When you buy a broad market ETF, what is your expected return? Well the ETF tracks the whole market and the market goes up 5-10% every year, so that’s the return you can expect. Some years you’re down 20% (like 2021), some years you’re up 30% (like 2019), but on average you get a 5-10% yearly return that will slowly grow your money. Slowly is the key word: investing in the stock market probably won’t make you rich, for the average American it won’t even make you a millionaire over the course of your entirely life, but it will give you a small leg up in the long run with very little risk to yourself.
So what’s the expected return for stock picking instead? Well, definitely less than 5-10%. The efficient market hypothesis and significant amounts of experimental data show that stock pickers broadly lose to the market over any significant timescale. They might be up 100% one year but are equally likely to lose it all the next. But the key here is that the expected return is not everyone’s return. The expected return is just the average of everyone’s return, and while on average people lose to the market there are always a lucky few that beat the market and some of them win big. There is at least one person out there who went all in on Tesla stock in 2013, sold in 2021 when Musk started acting weird, and made a truly life changing amount of money, and everyone who stock picks hopes to be like that person. Is it likely? Of course not, but it’s possible and that’s what keeps people going.

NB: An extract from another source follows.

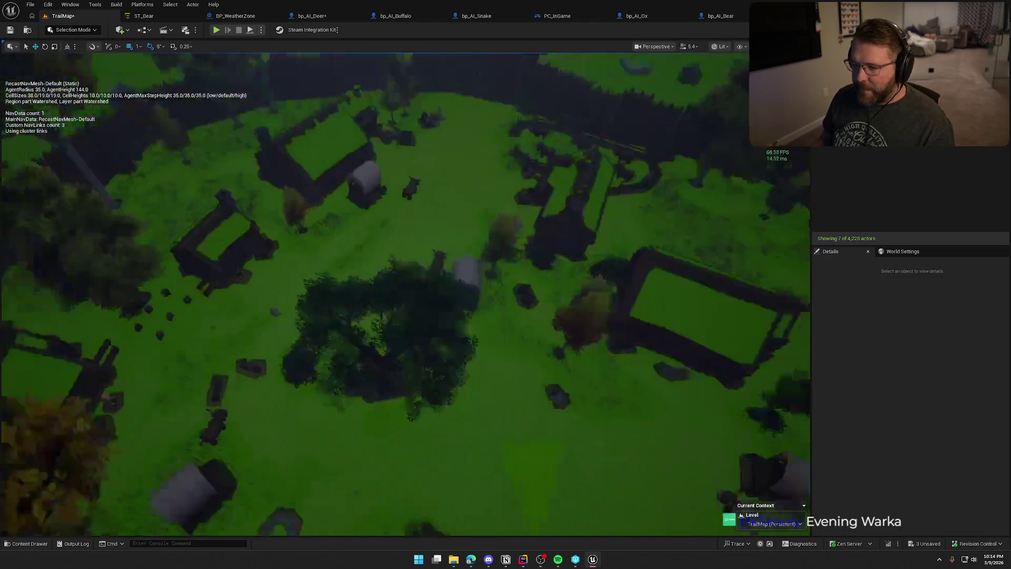
scroll(478, 267, "up", 3)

This may sound illogical to a bogglehead, and they may scoff and say the stock picker is no different that the casino gambler, but let’s try another example. What is the expected return of starting a small restaurant? Well, it takes a lot of capital investment to start a restaurant and 80% of them fail within the first 5 years of operation, so it’s safe to say that the expected return of a restaurants is actually negative. On average a person starting a restaurant will end up losing money, so are an restauranteurs as illogical as stock pickers? I’d argue no, the expected return isn’t as important to them as the potential return. A restaurant is an opportunity to make a life-changing amount of money, and while it’s clearly very uncommon, it happens often enough to continue enticing people to try it. The bogglehead could just as easily state that it’s more efficient for restauranteurs to not open up restaurants at all and they should instead invest in broad market ETFs, but if no one ever took risks like that then we’d never have new businesses at all.
Big gains require big risk, and I’d argue being content with your lot and investing like a bogglehead is no more “logical” than going all in on smart but high-risk plays, it’s simply a questions of values.